Sur les portraits-nus de Jean Rault
Un portrait (dessin, peinture ou photo) c’est d’abord l’image d’un visage qui nous regarde. Qui nous — sinon les spectateurs ? Si ce visage ne nous regardait pas (comme dans les portraits de biais) alors en effet nous serions ailleurs ; non concernés.
Les portraits de Jean Rault nous regardent. Ceux que lui-même appelle des portraits-nus nous regardent avec tout le corps. Pourquoi tout le corps ? Et pourquoi nus ? Ici se joue un rapport intense entre les yeux et la peau. Ce lien c’est aussi toute l’énigme.
Tout le travail du photographe consiste à obtenir ce regard qui porte en lui tout le corps. Un regard ni passionné ni vide, ni heureux ni absent. Un regard qui réellement voit. Que voit-il ? Le photographe ? Non justement. La tâche de celui-ci, sa ruse, son beau geste c’est de s’effacer, de n’être que de passage. L’appareil ? Ce serait une meilleure hypothèse. Non pas l’appareil comme objet, mais ce qui dans l’appareil –l’objectif–, dans cet œil sombre et impassible, attire vers autre chose d’inhumain. Nous y voici peut-être. Ce regard atteint –ou du moins s’approche de– quelque chose qui ordinairement nous est refusé, cela même que Rilke appelle l’Ouvert et dont seule l’innocence animale est capable d’être : « De tous ses yeux la créature / voit l’Ouvert.
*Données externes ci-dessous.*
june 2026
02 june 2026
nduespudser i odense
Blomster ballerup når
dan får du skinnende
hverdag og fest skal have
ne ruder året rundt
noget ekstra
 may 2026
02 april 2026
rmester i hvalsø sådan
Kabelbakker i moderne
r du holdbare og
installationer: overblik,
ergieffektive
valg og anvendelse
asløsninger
Seuls nos yeux à nous sont /comme tournés au dedans, posés comme des pièges/ autour d’elle, encerclant son libre élan./ Ce qui est au dehors, c’est par le seul aspect/ de l’animal que nous le connaissons ; car le tout jeune enfant déjà/ nous le forçons à contresens, nous le ployons à regarder/ en arrière vers la forme organisée, non dans l’Ouvert/ qui, dans la vision de l’animal, est si profond. Libre de la mort » (Elégies à Duino– Huitième Elégie).
Le regard des visages des portraits-nus de Jean Rault s’avancent vers cet Ouvert qui nous a quittés. C’est pourquoi le corps entier ici est nécessaire et l’est dans sa nudité. Celle-ci n’est ni esthétisante, ni exhibitionniste, ni complice, encore moins sexuelle. Elle est cet abandon sans calcul, sans affèterie, sans narcissisme. Simplement exposée dans la singularité des corps (lourds ou sveltes, ridés ou lisses, usés ou jeunes) privés de tout alibi social et d’abord de celui que peut fournir le vêtement. La peau se fait alors vêtement même à la hauteur de ce regard qui oublie, qui a cessé de vouloir se mesurer, se poser, séduire, demander. Il est désormais passé dans l’objectif. Donné sans protection. Il a su se délivrer pour se livrer ; atteindre une nudité du Soi dans la nudité du corps. Nu au-delà du nu.
Tel est le grand art de Jean Rault, sa longue discipline de pensée, sa lutte avec l’image pour que le monde s’y voit ; obtenir ce corps qui regarde et nous regarde. Ce corps entier dans le regard ; ce regard avançant dans l’Ouvert par ce corps dépouillé qui approche enfin de son humanité dans le consentement à son espèce animale.